Ulteriore elemento di supporto di una paternità detenuta lo ritroviamo nel processo di definizione e creazione dell’identità paterna di un uomo detenuto, non più un’entità estranea al soggetto in questione, bensì una sua propria elaborazione del ruolo di figlio, quale sia stata la figura ed il ruolo di padre che l’individuo ha vissuto e fatti propri. Alla fase analitica la ricerca accompagna ed affianca una fase sperimentale, attraverso la conoscenza e l’analisi dettagliata di vissuti di padri detenuti in misura alternativa. Le narrazioni, raccolte attraverso interviste con domande strutturate, sono qui utilizzate come strumento metodologico, valutandole, all’interno di una ricerca, come utile e necessario per entrambe le parti attive. Da un lato per fornire la possibilità al soggetto intervistato di essere protagonista della propria storia, dall’altro per dare all’intervistatore la possibilità di raccogliere un ampio ventaglio d’informazioni. Il gruppo in questione è composto da 10 padri che, al momento del’intervista, si trovavano in misure alternative o condizione di libertà, che avevano vissuto l’esperienza della detenzione e con un età media di 55 anni. In sintesi la ricerca assume come elementi fondamentali tre temi:
-la relazione tra il detenuto ed il proprio padre, gli aspetti contrastanti e gli aspetti che ritornano nella relazione con il proprio figlio;
-la paternità detenuta. La responsabilità dell’istituzione nella rottura di alcuni spazi relazionali e la possibile ricostruzione di quest’ultimi al termine dell’ esperienza detentiva;
-il ruolo della madre/compagna come elemento di supporto della relazione tra il padre in condizione detentiva ed il bambino.
L’analisi della relazione degli intervistati con il proprio padre sottolinea un elemento comune: la mancanza di un ruolo affettivo, di presenza, di comprensione, vissuto all’interno della propria storia di figlio.
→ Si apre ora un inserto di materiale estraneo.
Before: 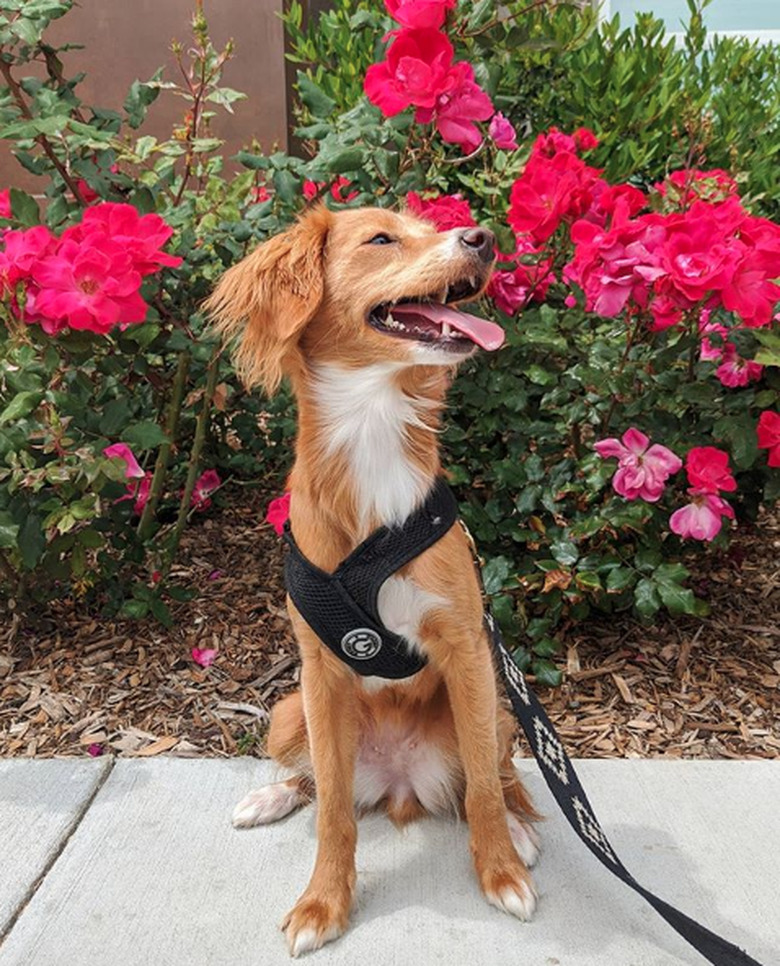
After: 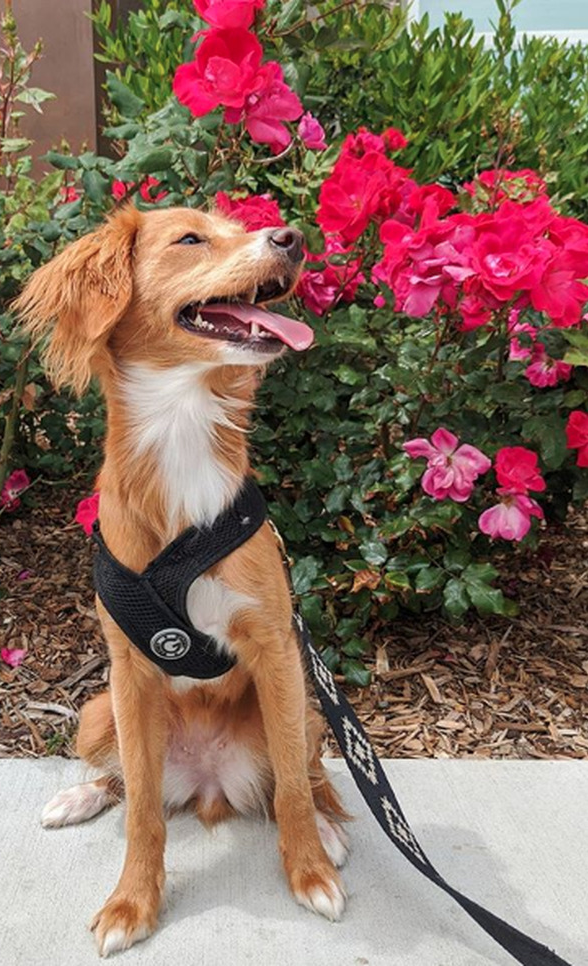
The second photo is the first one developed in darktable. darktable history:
crop and rotate: left 24.605%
Nella relazione successiva, instaurata con il proprio figlio, tutti gli intervistati riportano una definizione di sé distante, se non opposta, a quella vissuta, con particolare attenzione all’ambito dell’affettività e della comprensione, definendo la sfera emotiva come l’ambito principale della relazione con il proprio figlio.
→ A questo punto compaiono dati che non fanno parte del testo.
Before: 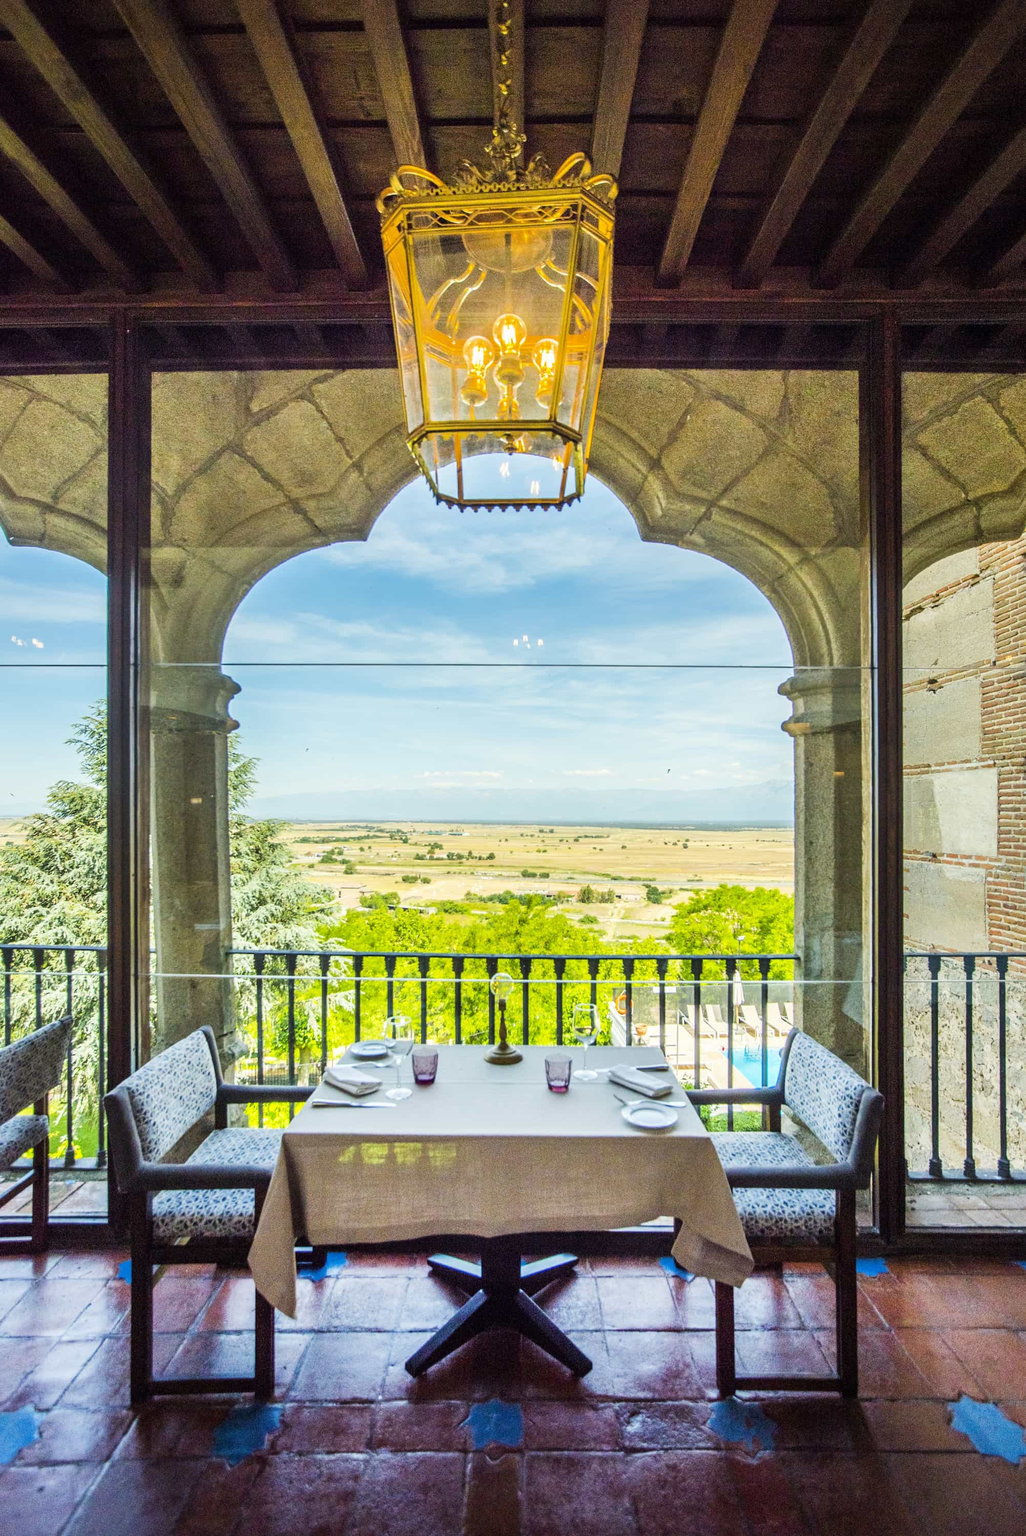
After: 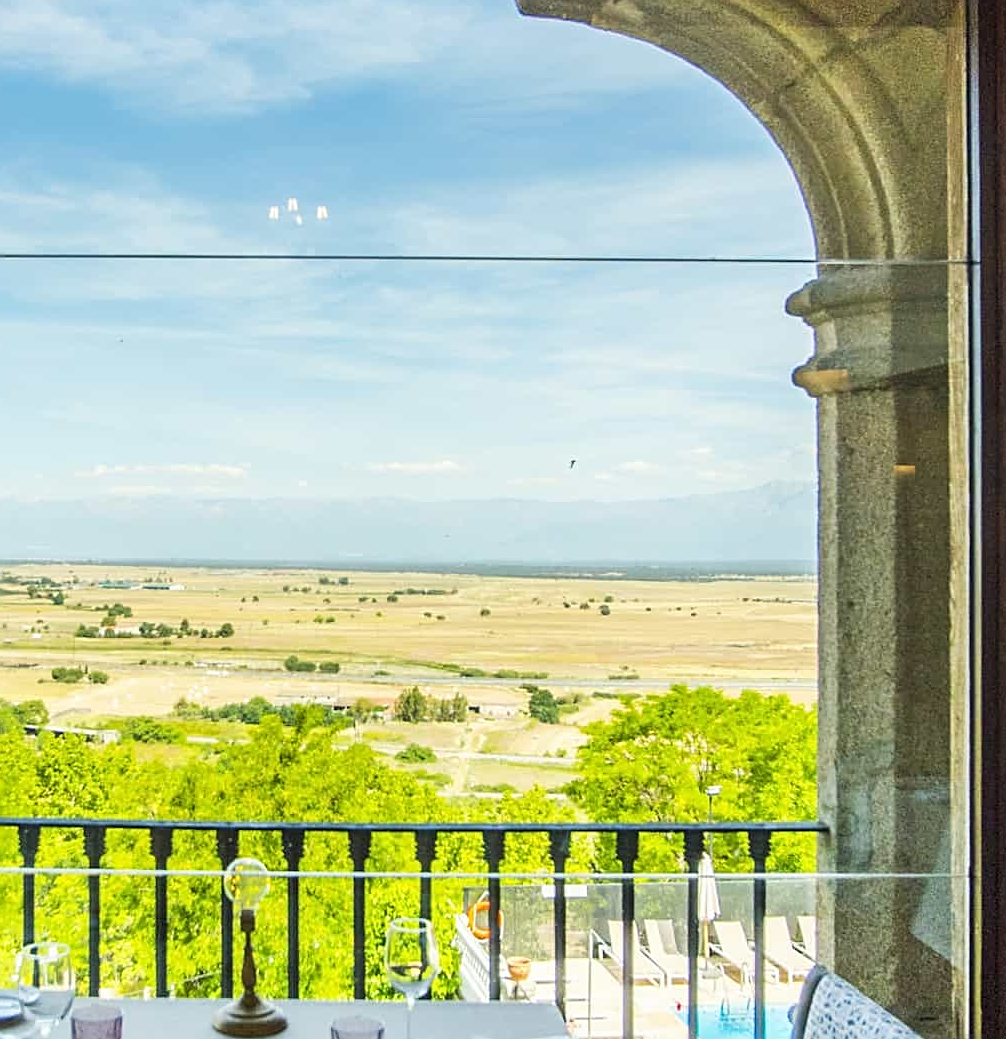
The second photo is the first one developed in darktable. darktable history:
sharpen: on, module defaults
crop: left 36.607%, top 34.735%, right 13.146%, bottom 30.611%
Rispetto alla paternità detenuta il campione di intervistati definisce il carcere come elemento minatorio della relazione genitoriale soprattutto a causa di una sua propria definizione di luoghi, tempi, contatti fisici e senso di responsabilità imprigionati. La responsabilità che implica un controllo, il senso del possesso e la presenza sono alcuni degli elementi minati dal carcere nella relazione padre-figlio. La sezione sperimentale della ricerca tende anche a giungere ad una conclusione: tanto quanto il carcere come istituzione mina il rapporto genitoriale padre detenuto- figlio, allo stesso modo esso non riesce a minare l’identità paterna, l’essere più profondo dell’individuo che lo fa essere e sentire padre.
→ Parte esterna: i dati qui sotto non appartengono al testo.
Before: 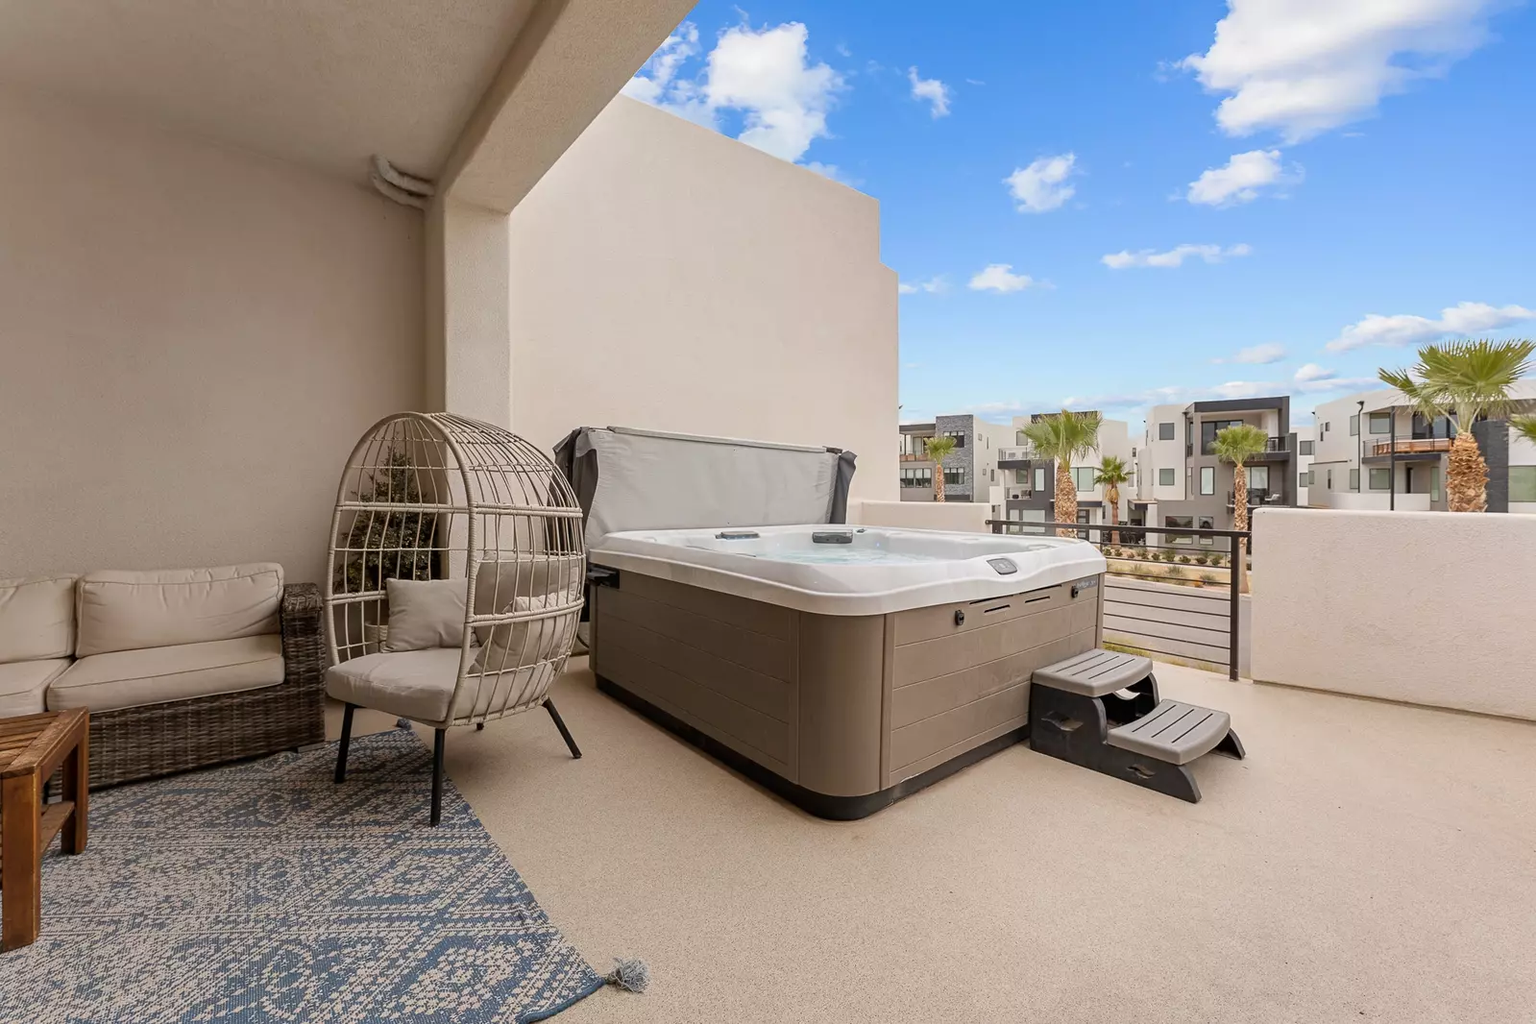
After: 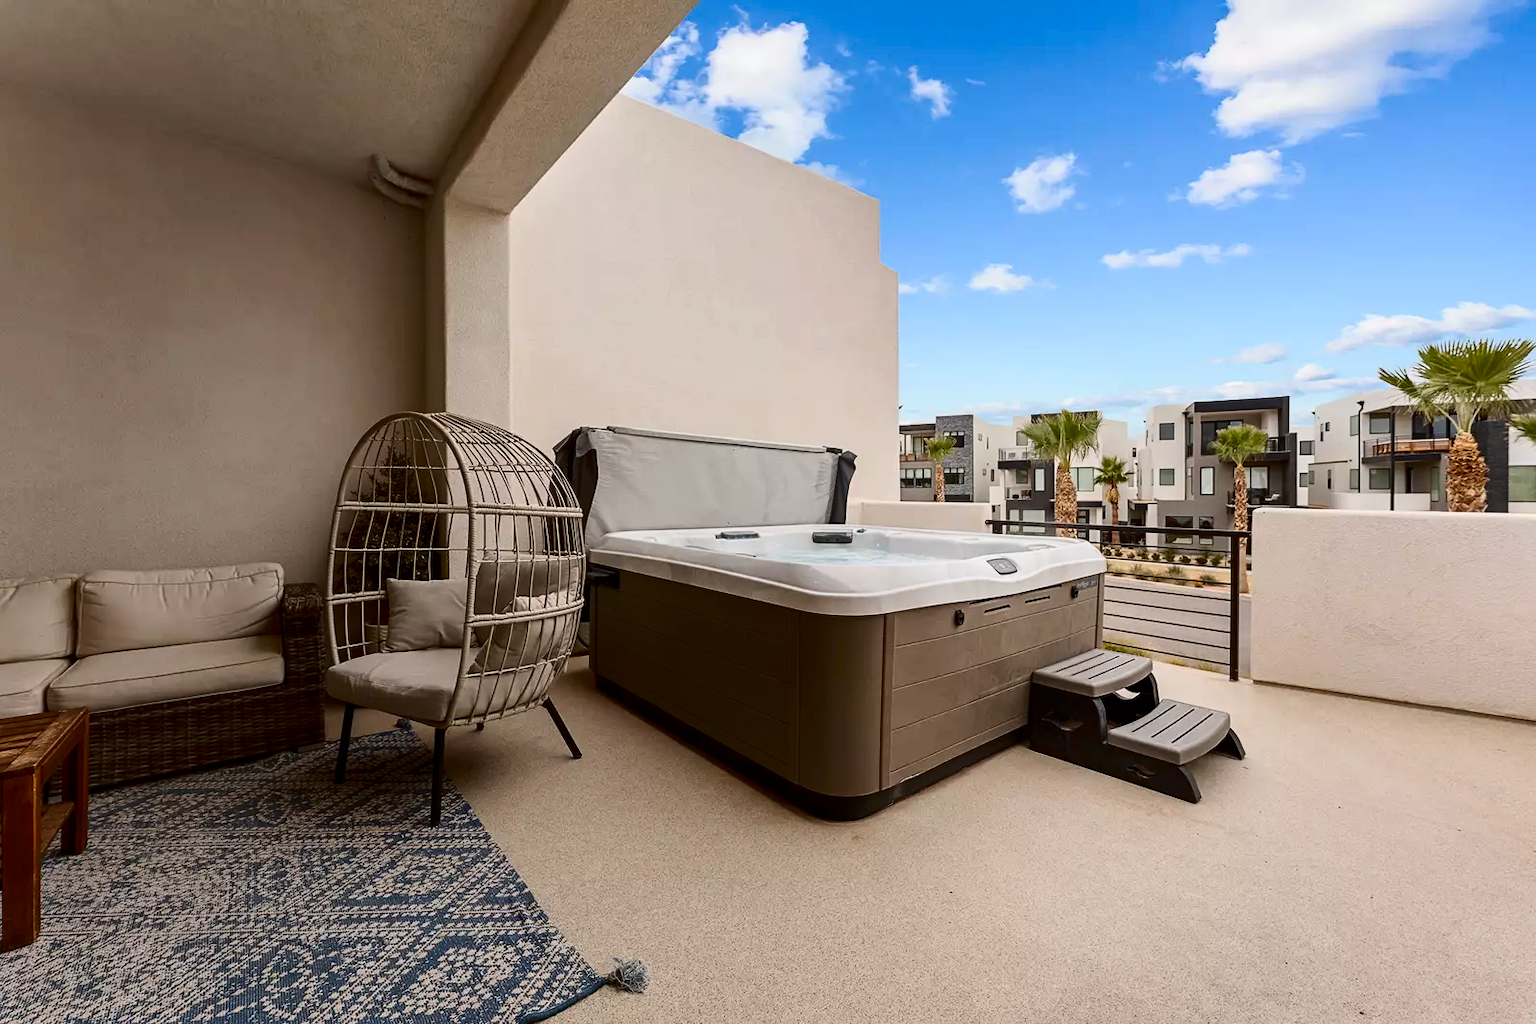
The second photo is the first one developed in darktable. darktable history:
contrast brightness saturation: contrast 0.235, brightness -0.227, saturation 0.135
Il terzo ed ultimo tema, emerso dalla sintesi delle interviste, relativo al ruolo della moglie/compagna, è necessario per comprendere come quest’ultima divenga una fonte di energia per il padre detenuto necessaria al mantenimento dei fili relazionali con il figlio, un ponte per la condivisione della responsabilità genitoriale, di cui il soggetto in questione si vede privato.
Il progetto di ricerca, così strutturato, si propone non solo di mettere in luce ed analizzare con precisione quelle che sono le specifiche di una relazione genitoriale padre detenuto- figlio, ma definisce le possibilità concrete di superare i limiti presenti nel carcere per lo sviluppo di tale relazione e le sue forme di disagio, attraverso delle modalità alternative di vivere spazi e tempi dell’incontro con i propri figli in carcere.